Europe increasingly sees Spain as authoritarian in wake of Catalan independence bid

Most Europeans believe the Spanish government has been to harsh on the Catalan independence movement

Europeans increasingly see Spain as an authoritarian country. That is the conclusion that stems from a poll carried out by Spanish think-tank Real Instituto Elcano, which shows that most European citizens believe that Spain has been too authoritarian with Catalonia, following the push for independence. The Belgians (56 per cent), the Germans (54 per cent), the British (53 per cent) and the Italians (50 per cent) are the nationalities which show the strongest disapproval, while the Portuguese, the French and the Polish sympathise with the Spanish authorities the most, even though 40 per cent of them do not approve. In a similar vein, 63 per cent of Germans, 59 per cent of Belgians and 55 per cent of Italians feel that the Spanish government hasn’t shown enough willingness dialogue with Catalonia’s pro-independence parties, with only France and Portugal scoring below the 50 per cent mark. Only 21 per cent of French respondents and 20 per cent of Italians condone Madrid’s heavy-handed approach.

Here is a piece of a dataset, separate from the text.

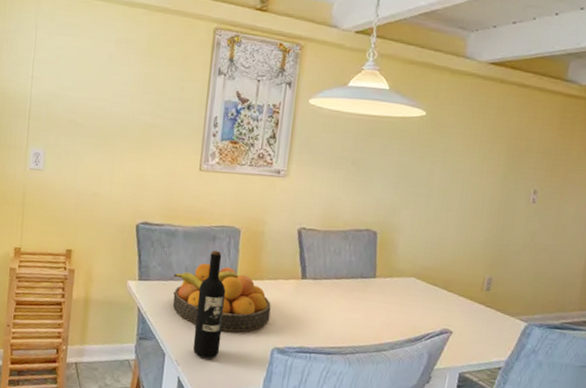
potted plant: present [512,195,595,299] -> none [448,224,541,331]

On the impact of a hypothetical Catalan independence in Europe, those who believe this would be negative for Europe as a whole are only a clear majority (52 per cent) in Portugal. In other countries respondents are evenly split between those who believe it would be counterproductive and those who think it would have no clear effect. Only a minority believe that it would have a positive effect of some sort. In Russia up to 25 per cent of the people believe an independent Catalonia would be good for Europe (the highest percentage), whereas the Portuguese (7 per cent) and the French (9 per cent) are the most skeptical. Respondents are more split on the hypothetical benefits for Catalans, with large variations between different countries. Only a majority of Britons (52 per cent) believe that Catalans would be better off with independence, the one question which clearly shows the general public’s lack of familiarity with the situation.

Nevertheless, there is a great awareness of Catalonia’s pro-independence movement, as over 80 per cent of respondents in all countries have heard about it. Only the UK and Holland have a lower score (77 per cent), but it is still a very high percentage. The highest figure is Portugal’s (95 per cent), followed by Italy (90 per cent), with Belgium and Germany following at 83 per cent. Besides being well-known, Catalonia’s separatist movement is regarded as a problem by all countries and most of them perceive it as a serious problem, particularly in the two nations where people are the most sympathetic to Madrid’s position: Portugal and Poland. A majority of respondents in Italy, Holland, the UK and Sweden believe this is not a very serious issue.

Most Europeans would not endorse the independence of a region, with the Portuguese, the Italians, the Polish and the Germans showing the strongest disapproval. In Belgium, Walloons have a more negative attitude than the Flemish, where only 40 per cent would oppose it (60 per cent in Wallonia). On the political future of Catalonia in ten years’ time, most Europeans are certain that Catalonia will remain a part of Spain and nearly two thirds of respondents (63 per cent) believe things will stay as they are. This view is even more widespread among the Portuguese, the Italians, the British and the Polish. Even most people in Flanders adhere to it.